You do not have to look far to see what has gone wrong. Swathe upon swathe of episodes of EastEnders; an endless diet of celebrity interview shows; formulaic hospital dramas (free of concern over patient neglect and abuse); acres of lookalike stand-up comedy shows; bland sitcoms; an obsession with food programmes (either cooking it or hectoring us not to eat it); house make-over features; sneering, corrosively cynical satire, and wall-to-wall Stephen Fry (I am amazed only he has not yet been given a channel of his own).

All this is “managed” by stunningly over-staffed and over-remunerated Bourbon bureaucracy which seems to have learnt nothing and forgotten nothing. And presiding over all of this, nominally at least on our behalf, is Lord Patten, the grandest Bourbon figurine of them all, stuffed, it seems, with the entire output of all those cookery and cake-baking programmes and for whom the words “condescending” and “complacent” could surely have been made to bursting measure.

To all of this the BBC points to those audience viewing figures, smugly satisfied that EastEnders was the most widely watched programme over Christmas: case proved, as if this countered the charges of a broadcaster out of touch or an institution without mission. It is because of this defence that these charges stick all the more.

The BBC may feel that the advent of the internet and digital programming frees it from the need on mainstream channels to cater for those of a more serious turn of mind. There are other outlets catering for such minorities.

But the more the BBC advances such arguments, the deeper it digs its grave. This, and the glaring failure to respond to a more serious national mood requiring more than this dish of dated detritus will have one inevitable result.

It is a growing flight of what for want of a better phrase I would call the middle intelligentsia: a thinning of the ranks of those it could traditionally rely on for support where it matters for the licence fee system. And because of this, it is no longer sufficient to say that the BBC is merely falling short, or that it is “in decline”. It is heading for self-destruction.

This week, in a penetrating essay in Scottish Review on the shortcomings of BBC Radio Scotland to provide more than superficial coverage of the independence debate, the historian Tom Devine blamed lack of resources. I am not sure that I altogether agree with this.

The BBC is not starved of resource. It enjoys an annual income of £3.5 billion. From the £450,000 pay-off for the hapless former Director General George Entwistle to the £1 million plus salaries of top presenters; from the costs of its crushing bureaucracy to the millions lavished on crass light-entertainment shows, I would say that the problem with the BBC is not that it has insufficient money.

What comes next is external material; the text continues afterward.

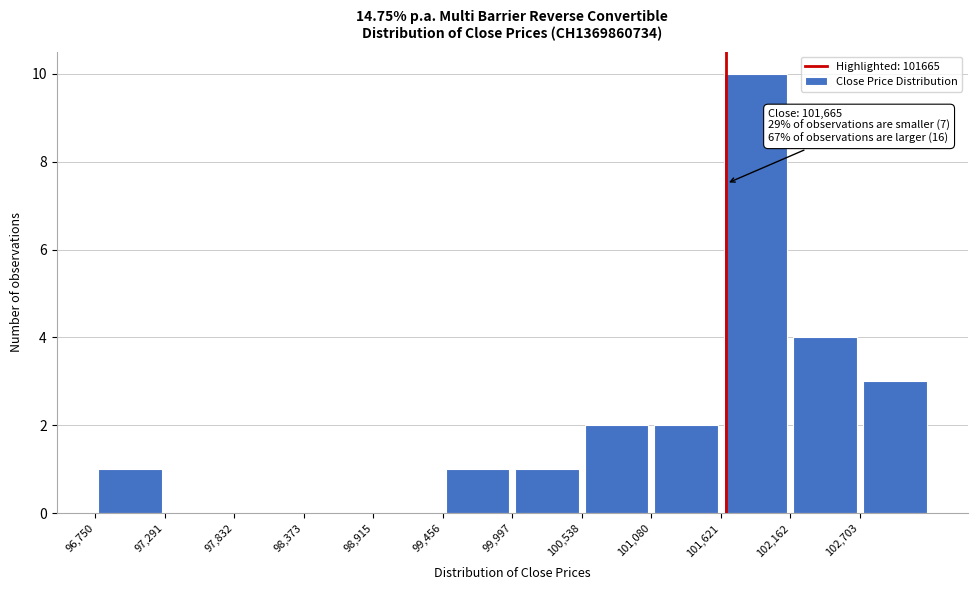

Over which range of the x-axis is the bar tallest?

101600 to 102200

On the contrary. It has altogether too much. This largesse has fed empire building, over-stretch, over-staffing, over payment and a grand swaggering vanity that has blindly led it into glaring errors of judgement.

All this now puts in jeopardy the good work that many put in at the BBC and which has resulted inter alia, in cuts in the most inappropriate places such as BBC Scotland – just at a time when it needs to step up its political, business and current affairs coverage. £3 million a year for Jeremy Clarkson renders the case for cutbacks here nonsensical.

It is hard to believe that a 
separate BBC Scotland could be any worse and indeed, given the big issues we face here, the argument is growing more powerful. In all of this I do not need to shoot the BBC out of the air.

Looking at so much of its crass and mediocre output, its failure to match the changing mood of a nation, its fear of the serious, it’s lite-mind irrelevance and its abandonment of public purpose in mainstream broadcasting, it has most competently set itself on its own suicide mission.